One of the events I miss having this year was Parker Elks’ Youth Day. Seniors from Parker High spent the morning serving in public offices with the Town of Parker, La Paz County and the Colorado River Indian Tribes. Some of them also worked in private businesses. It was followed with a big shindig at the Parker Elks Lodge. The goal was to show these young people how our American system works.
A few years ago, the late Tim Edwards, who was Parker’s Public Works Director, was in charge of Youth Day for the Town. He gave the students serving on the Town Council an assignment. He gave them a list of streets that needed work, the scope of the work on each street, and the approximate cost. He then told them how much money they had to work with. Of course, it wasn’t anywhere close to what the total cost for all the streets would be.
The students had to prioritize the work and decide how to do the most amount of good with the money available. Edwards wanted the students to understand the sorts of decisions elected officials must make, and that many of these decisions are not easy ones.
I understand Edwards’ successor, Steve Ziegler, has given students on Elks’ Youth Day similar assignments.
The fact is, being an elected official is not an easy job. No matter what you do, someone is going to be unhappy. This is especially true if you are in an executive position, like a governor or the President.

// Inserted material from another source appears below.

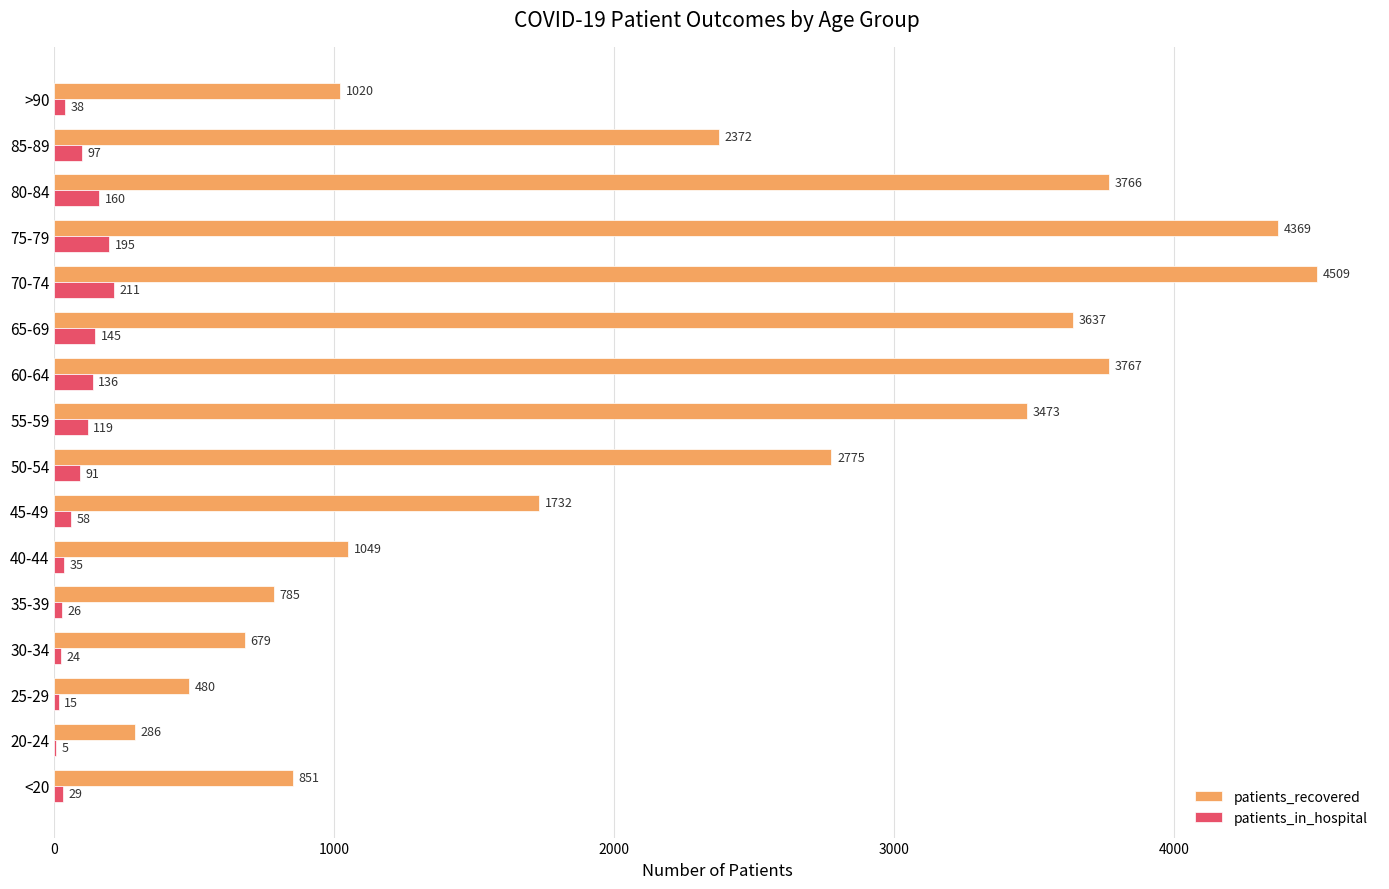

What is the approximate value of patients_recovered at 75-79, to the nearest 50?

4350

One of the great truths of politics is it’s a lot easier to run for public office than it is to actually serve in public office. I think President Donald Trump has come to that realization. I don’t think he had any idea what he was getting into when he ran for President.
It’s also easier for some elected officials, such as members of Congress, to complain about what other elected officials are doing when they’re not the ones who have to make the actual decisions.
Consider the situation with the coronavirus pandemic. The numbers are still increasing. Much of the economy has been closed in an effort to control the virus. As a result, a lot of people are out of work and the economy is reeling.
At what point should you reopen the economy so people can go back to work and the state and the country can get back on their feet? Or do you keep the economy closed because the virus is still spreading?
These are not easy decisions. No matter what elected officials do, they’re going to get trashed by someone.
Consider the two extremes on the pandemic. One side holds that “stay at home” orders are an unconstitutional attack on civil liberties. The virus is a hoax, and death counts have been inflated because health officials get more money for them. The Democrats, the “Globalists,” the “Deep State” and the Chinese Community Party are working in a conspiracy to destroy the American economy. They want to destroy President Trump because he stands for America and has done such wonderful things.
At the other extreme, you have those who claim Trump is an idiot who did nothing to try to contain and stop the virus when it began to pose a threat. They accuse the Administration of being complicit in the deaths of Americans. Reopening the economy now would mean the deaths of millions. The Administration and the governors who want to reopen the economy are placing the profits of big corporations above the health and lives of Americans.
Imagine trying to create a plan to reopen the economy when you have those two extremes looking over your shoulder.
In Arizona, Gov. Doug Ducey has called for a gradual reopening of the economy. Some of the steps have already been implemented. Elective surgeries can take place again. Non-essential retail businesses can reopen on a limited basis, as can barber shops and salons. This week, restaurants can reopen for inside dining, with social distancing and other restrictions.
Of course, this isn’t enough for some and it’s too much for others. We’ve seen some sheriffs in our state say they won’t enforce Ducey’s stay-at-home order. From what I can see, it’s not that they’re great defenders of liberty, as some on the right claim. It’s that they feel there are better uses for their limited resources than citing people for violating “social distancing.”
The sad fact of the matter is the coronavirus has been as politicized as just about everything else is in our society. I’m starting to think Americans of different political persuasions will soon start arguing about the time of day.
Good luck, elected officials. It looks like you’re durned if you do and durned if you don’t.